While some people may hold onto those personal/religious beliefs from 1960, those personal feelings, comfort zones, and religious beliefs are all illegal today
if practiced as a filter for business: you simply cannot have a business open to the public and discriminate against others based on their race.
To me, this is the same principle: A photography business is open to the public. If they offer wedding photography, they should offer the same service to anyone who comes in the door and not discriminate based on
identity.
The example given by Wired is a good one to draw fine lines in the discussion: Say he runs a wedding photography business and someone wants a photo shoot of a four-day wedding, with activities lasting from morning to dark at various locations. The answer for someone in that business, yet inexperienced in that particular type of wedding is something along the lines of:
"Our standard package consists of 4 hours of afternoon/evening shooting, consisting of the bride and groom, the wedding ceremony and the reception/dinner, if any. We deliver a wedding book and 100-200 edited shots for you to choose from. We don't have the manpower or knowledge necessary to shoot a four-day wedding."

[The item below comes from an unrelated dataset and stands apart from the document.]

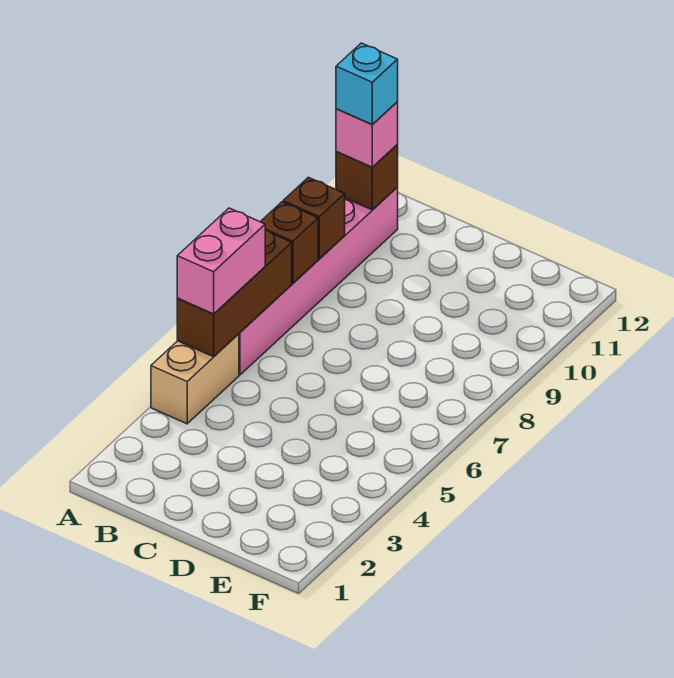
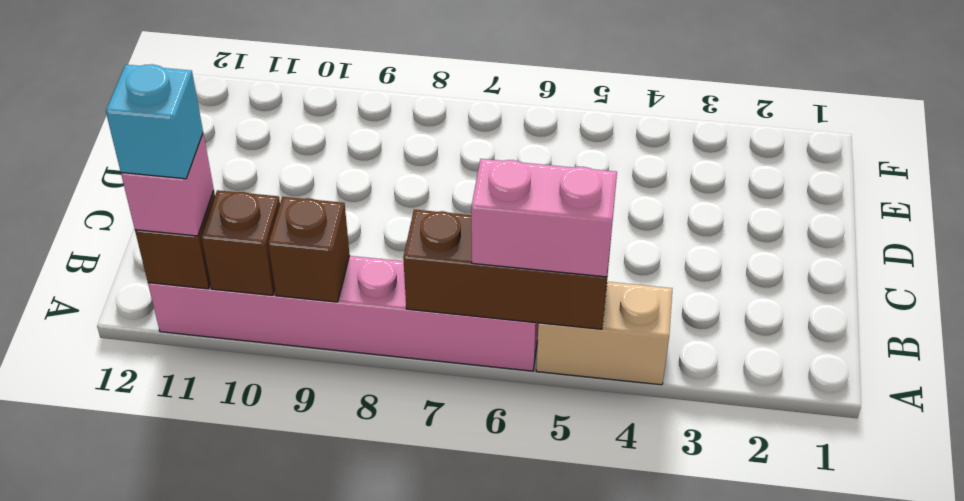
brown 1x1 brick [261,202,318,283] -> brown 1x1 brick moved to [201,190,280,295]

It is not a denial based on the religion or race of the customer, but based on the services you offer to anyone. You'd be more than happy to shoot for four hours worth of familiar ceremonies. You have no idea what sort of images would be expected from a days-long ceremony nor the people necessary to make it happen.
That's the (rough) equivalent of selling hamburgers to everyone who walks in the door: "Step up to the counter and order your burger. I'm sorry, but we cannot accommodate an order for four days worth of burgers served from dawn to dusk to the exclusion of everyone else." (well, an imperfect analogy, but ...)
Last edited by yucatanPentax; 02-06-2017 at 02:22 PM.